Hello, is the temperature requirement of plant are the same for immersed/emersed form ? thx

what the min temp possible ?


----------



## X3NiTH (23 Sep 2021)

Minimum temperature possible is that which is above the crystallisation point of water and depending on the plant species they may have adaptations that allow them to go to subzero temperatures for a time providing they have enough oils (turpenes) in their tissue to prevent this. Subzero air temperature and survival submerged is only possible provided the whole water body doesn’t freeze, if it does then soft tissues can be crushed by the expansion and movement of ice, provided the substrate and roots don’t freeze or can sustain conditions described above preventing water crystallisation using oils then the plant can regrow new tissue when conditions allow. If this weren’t the case then the Northern and Southern Lattitudes that receive hard frosts would be a barren wasteland.

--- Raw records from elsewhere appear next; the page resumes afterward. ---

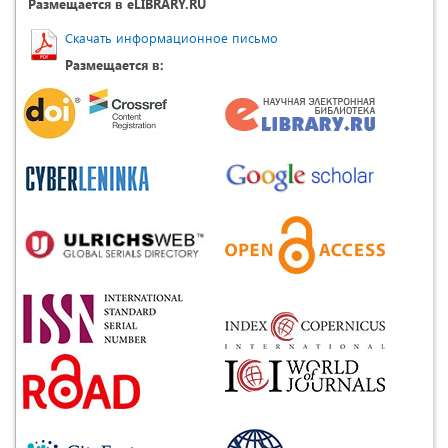
Размещается в eLIBRARY.RU
Скачать информационное письмо
Размещается в:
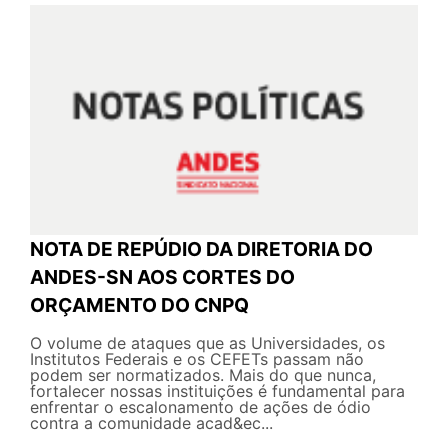
NOTA DE REPÚDIO DA DIRETORIA DO
ANDES-SN AOS CORTES DO
ORÇAMENTO DO CNPQ
O volume de ataques que as Universidades, os
Institutos Federais e os CEFETs passam não
podem ser normatizados. Mais do que nunca,
fortalecer nossas instituições é fundamental para
enfrentar o escalonamento de ações de ódio
contra a comunidade acad&ec...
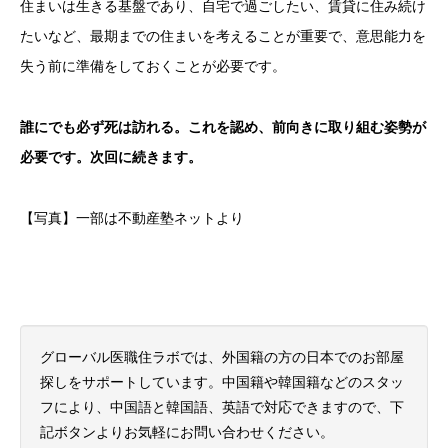
住まいは生きる基盤であり、自宅で過ごしたい、賃貸に住み続け
たいなど、最期までの住まいを考えることが重要で、意思能力を
失う前に準備をしておくことが必要です。
誰にでも必ず死は訪れる。これを認め、前向きに取り組む姿勢が
必要です。次回に続きます。
【写真】一部は不動産塾ネットより
グローバル医職住ラボでは、外国籍の方の日本でのお部屋
探しをサポートしています。中国籍や韓国籍などのスタッ
フにより、中国語と韓国語、英語で対応できますので、下
記ボタンよりお気軽にお問い合わせください。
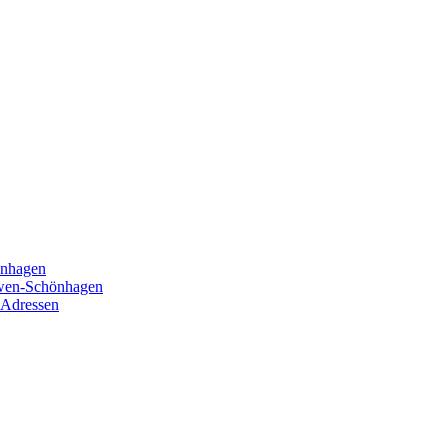
önhagen
öwen-Schönhagen
 Adressen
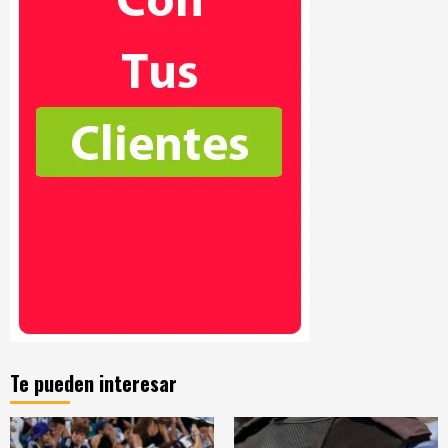
Te pueden interesar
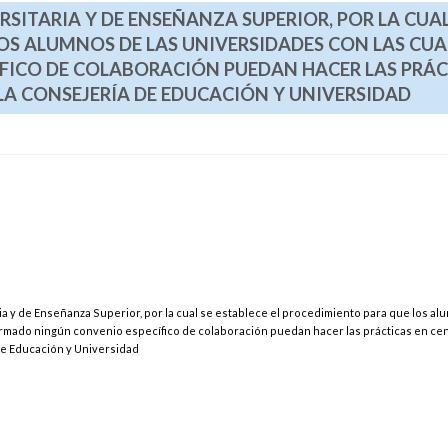
RSITARIA Y DE ENSEÑANZA SUPERIOR, POR LA CUAL
OS ALUMNOS DE LAS UNIVERSIDADES CON LAS CUA
FICO DE COLABORACIÓN PUEDAN HACER LAS PRÁC
LA CONSEJERÍA DE EDUCACIÓN Y UNIVERSIDAD
ria y de Enseñanza Superior, por la cual se establece el procedimiento para que los a
firmado ningún convenio específico de colaboración puedan hacer las prácticas en ce
e Educación y Universidad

This includes tropical plants but only for the briefest of periods, high altitudes in the tropics where tropical plants grow can on rare occasions have overnight frosts, not prolonged enough to freeze a water body but enough that emmersed growth may suffer frost damage, again this would be dependant on the plants ability to counter this in the short term.


----------



## PARAGUAY (24 Sep 2021)

I often put cuttings after a trim in a inch of water in washing up bowl tray outside doesnt stop them growing emmersed up to 4" Bacopa Hyg. species and monte carlo spreading. Had some coldish nights of late


----------



## mort (24 Sep 2021)

You would probably be looking at a similar temperature to your houseplants from the same areas, so a minimum of 10-15c (they can survive with lower temporarily). With the lower end of the range the plant might survive but you probably won't see any growth unless you can maintain a temperature and lighting, nearer the optimum.
I have emersed growth from a temperate tank with water that reaches 16-18c in winter. The emersed growth stays in this range, perhaps slightly cooler in winter, and growth slows but the plants do remain healthy.


----------



## eminor (26 Sep 2021)

Thank you for these answers, I live in the north of France, it is rarely very cold, even if this year it was -6 ° C but since 10-15 years, this is exceptional, I have a greenhouse is it better that my aquarium of emergent plant remains in the garage where the temperature is a few degrees higher than outside under LED light or is it better to put the plants in the greenhouse under natural light? thx


----------



## foxfish (26 Sep 2021)

Emersed plants grow exceptionly well under nateral light, if you can get a reptile heat mat under the tank it will really take off….


----------



## mort (27 Sep 2021)

I think the answer lies in the temperature we see tbh. Tropical plants likely won't grow over the winter period with our average winter light (going by the way most houseplants slow or stop growing over this period even though we maintain a decent temperature for them), so you could expect a semi stasis period like we see with tropical plants like bananas that shut down over the winter. Natural light is always good and you can suppliment this with a little extra light but if the temperature is to cold for growth, I don't think it will matter much. I would say that whatever area you could keep nearer to a suitable temperature would be the best place, perhaps moving them to the area with more natural light as the weather gets warmer in spring.


----------